WHAT YOU NEED TO DO ::
Up to the line containing "Labor and Delivery nurses, Obstetricians, and", nothing is kept; from that line through the end of the data below, output every line exactly.

====== DATASET ENTRIES ======

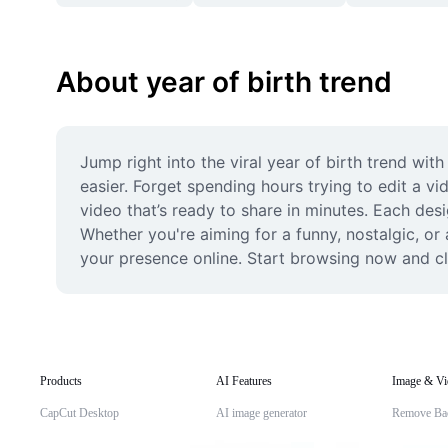
About year of birth trend
Jump right into the viral year of birth trend wi
easier. Forget spending hours trying to edit a 
video that’s ready to share in minutes. Each desi
Whether you're aiming for a funny, nostalgic, or 
your presence online. Start browsing now and cl
Products
AI Features
Image & Vi
CapCut Desktop
AI image generator
Remove Ba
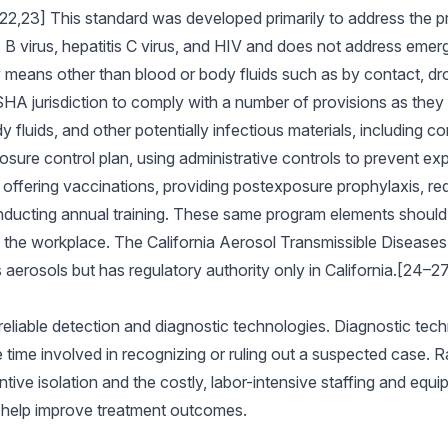
,23] This standard was developed primarily to address the p
 B virus, hepatitis C virus, and HIV and does not address emerg
 means other than blood or body fluids such as by contact, dro
A jurisdiction to comply with a number of provisions as they r
fluids, and other potentially infectious materials, including co
sure control plan, using administrative controls to prevent ex
ffering vaccinations, providing postexposure prophylaxis, requ
ducting annual training. These same program elements should b
in the workplace. The California Aerosol Transmissible Diseas
aerosols but has regulatory authority only in California.[24–2
reliable detection and diagnostic technologies. Diagnostic tech
 time involved in recognizing or ruling out a suspected case. Ra
tive isolation and the costly, labor-intensive staffing and equip
o help improve treatment outcomes.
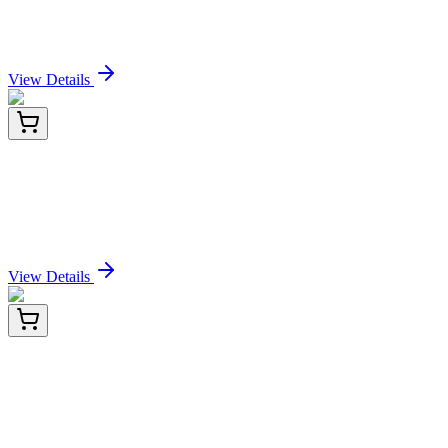
Antibody[XMG1.2]
Sign In for Pricing
View Details
E-AB-F1101T-02
100 Tests
Elab Fluor® Violet 610 Anti-Mouse IFN-γ
Antibody[XMG1.2]
Sign In for Pricing
View Details
E-AB-F1101T-03
2x 100 Tests
Elab Fluor® Violet 610 Anti-Mouse IFN-γ
Antibody[XMG1.2]
Sign In for Pricing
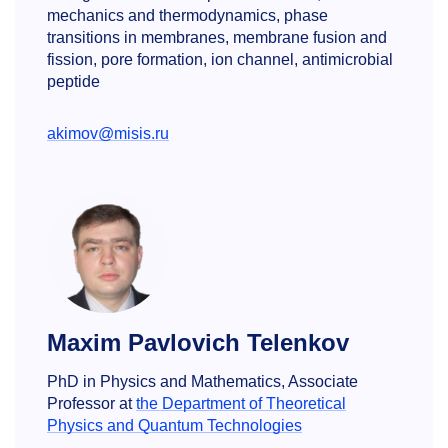
mechanics and thermodynamics, phase
transitions in membranes, membrane fusion and
fission, pore formation, ion channel, antimicrobial
peptide
akimov@misis.ru
Maxim Pavlovich Telenkov
PhD in Physics and Mathematics, Associate
Professor at
the Department of Theoretical
Physics and Quantum Technologies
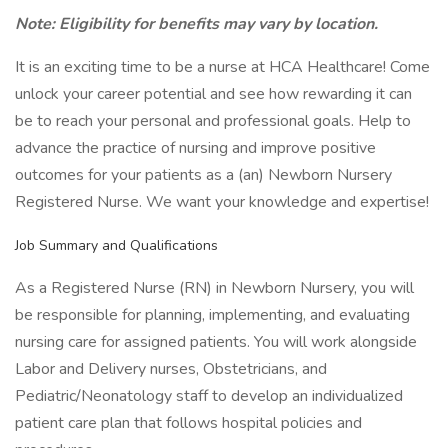
Note: Eligibility for benefits may vary by location.
It is an exciting time to be a nurse at HCA Healthcare! Come
unlock your career potential and see how rewarding it can
be to reach your personal and professional goals. Help to
advance the practice of nursing and improve positive
outcomes for your patients as a (an) Newborn Nursery
Registered Nurse. We want your knowledge and expertise!
Job Summary and Qualifications
As a Registered Nurse (RN) in Newborn Nursery, you will
be responsible for planning, implementing, and evaluating
nursing care for assigned patients. You will work alongside
Labor and Delivery nurses, Obstetricians, and
Pediatric/Neonatology staff to develop an individualized
patient care plan that follows hospital policies and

======

RESPONSE TO THE EXERCISE ::
Labor and Delivery nurses, Obstetricians, and
Pediatric/Neonatology staff to develop an individualized
patient care plan that follows hospital policies and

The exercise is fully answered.